WORK REQUIRED >> Leave out the pictures and retype, exactly, the lines below from the line with "book: present [76,100,159,143]" up to and including the line with "mug: present [357,172,390,226]", nothing more.

RECORDS FOR THE TASK >>
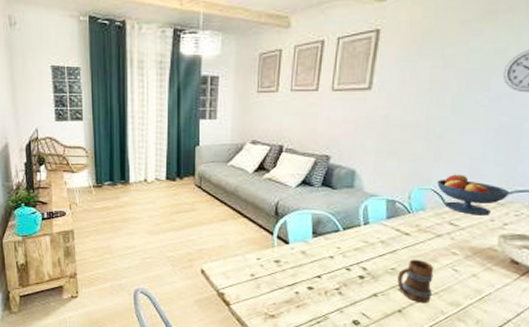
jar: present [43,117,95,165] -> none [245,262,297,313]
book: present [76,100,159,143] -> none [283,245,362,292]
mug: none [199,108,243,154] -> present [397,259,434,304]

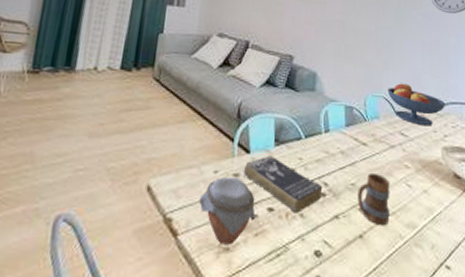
jar: none [245,262,297,313] -> present [199,176,256,245]
book: none [283,245,362,292] -> present [243,155,323,213]

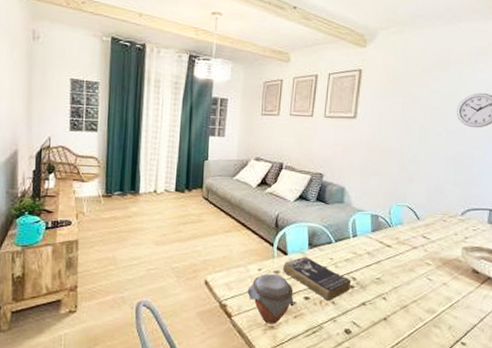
mug: present [357,172,390,226] -> none [382,269,412,311]
fruit bowl: present [388,82,446,126] -> none [411,192,468,230]

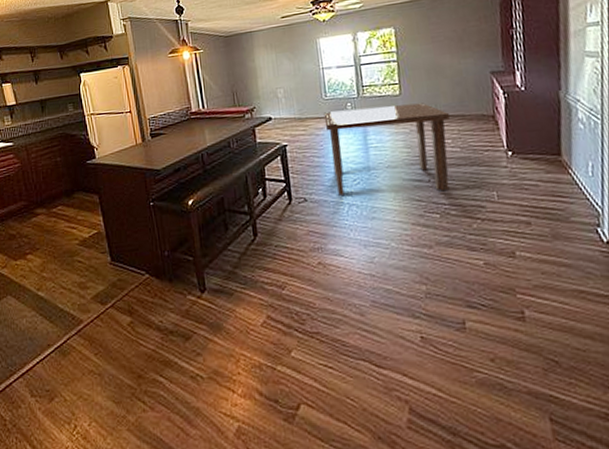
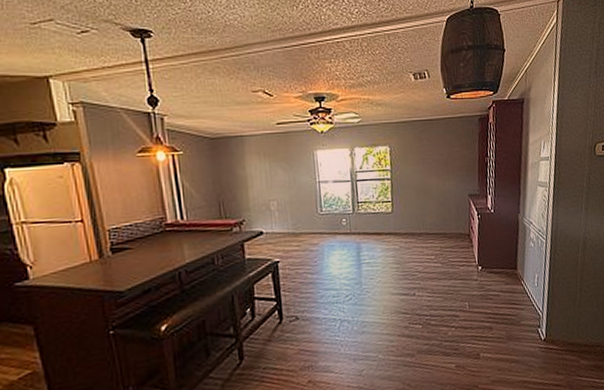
dining table: present [323,103,450,196] -> none [318,221,435,312]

WRITTEN RESPONSE >>
book: present [76,100,159,143] -> none [283,245,362,292]
mug: none [199,108,243,154] -> present [397,259,434,304]

jar: none [245,262,297,313] -> present [199,176,256,245]
book: none [283,245,362,292] -> present [243,155,323,213]

mug: present [357,172,390,226] -> none [382,269,412,311]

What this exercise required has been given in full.